═══ SUPPLIED DATA

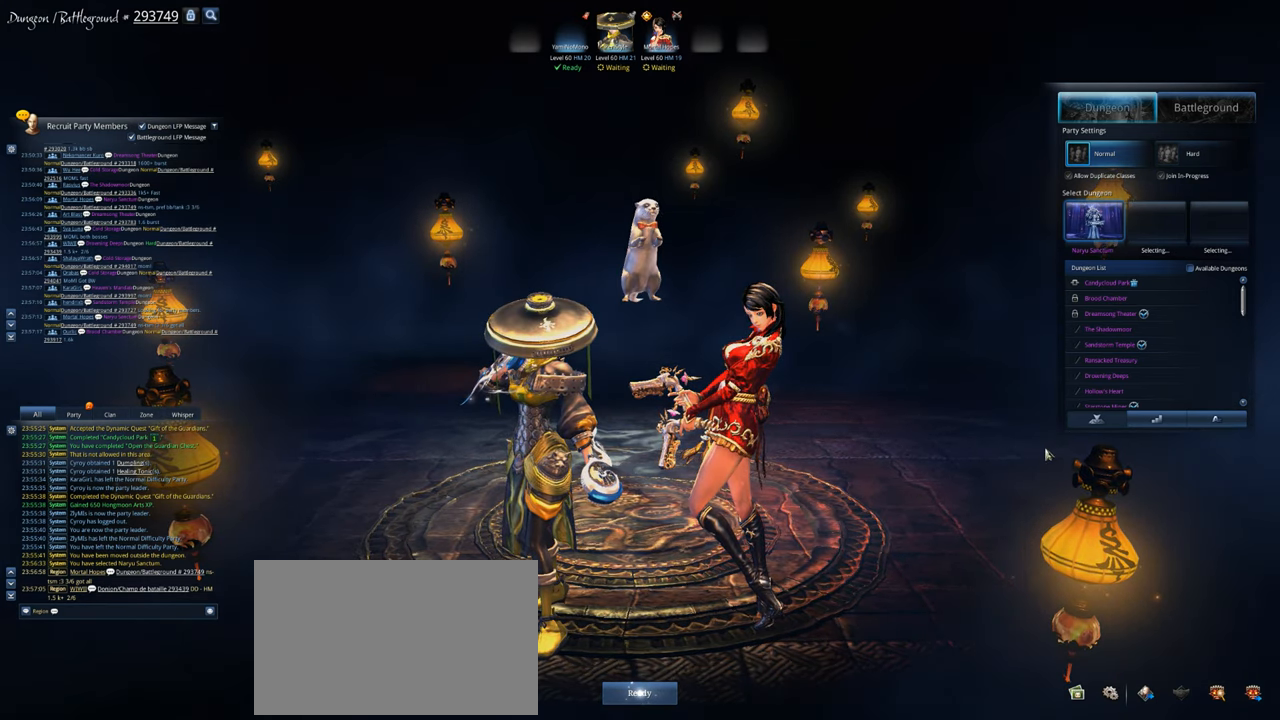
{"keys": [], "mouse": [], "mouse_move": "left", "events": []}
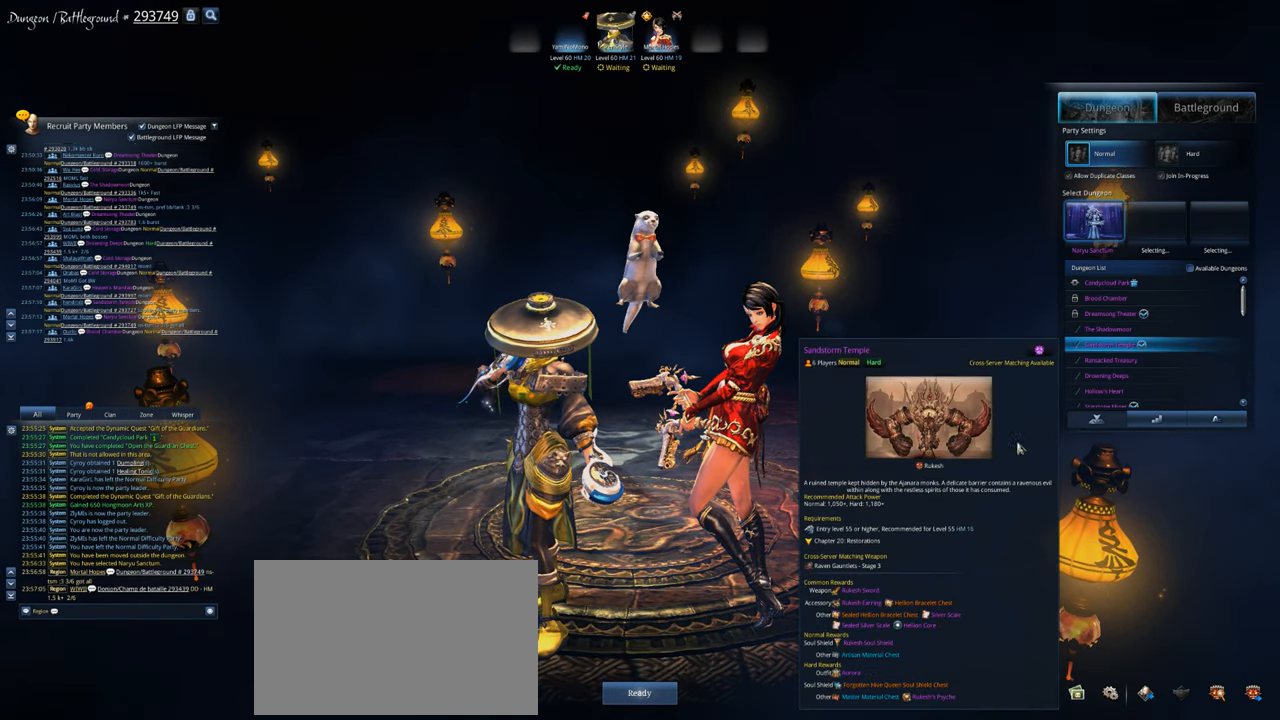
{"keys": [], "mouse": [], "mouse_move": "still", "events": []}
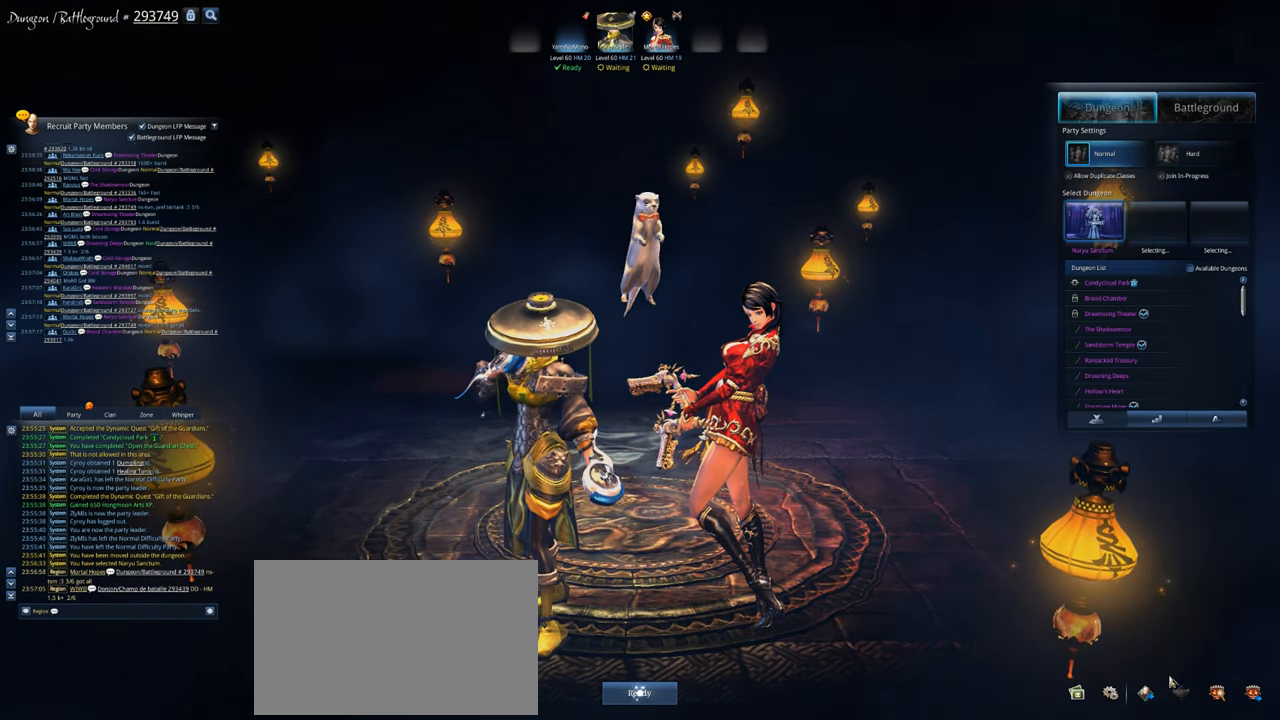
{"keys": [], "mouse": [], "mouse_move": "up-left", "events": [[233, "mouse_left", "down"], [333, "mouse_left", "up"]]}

══════

• PROBLEM DETAILS: I would like the material repeated in full and exactly, with its images omitted.

• COMPLETED TASK:
{"keys": [], "mouse": [], "mouse_move": "left", "events": []}
{"keys": [], "mouse": [], "mouse_move": "still", "events": []}
{"keys": [], "mouse": [], "mouse_move": "up-left", "events": [[233, "mouse_left", "down"], [333, "mouse_left", "up"]]}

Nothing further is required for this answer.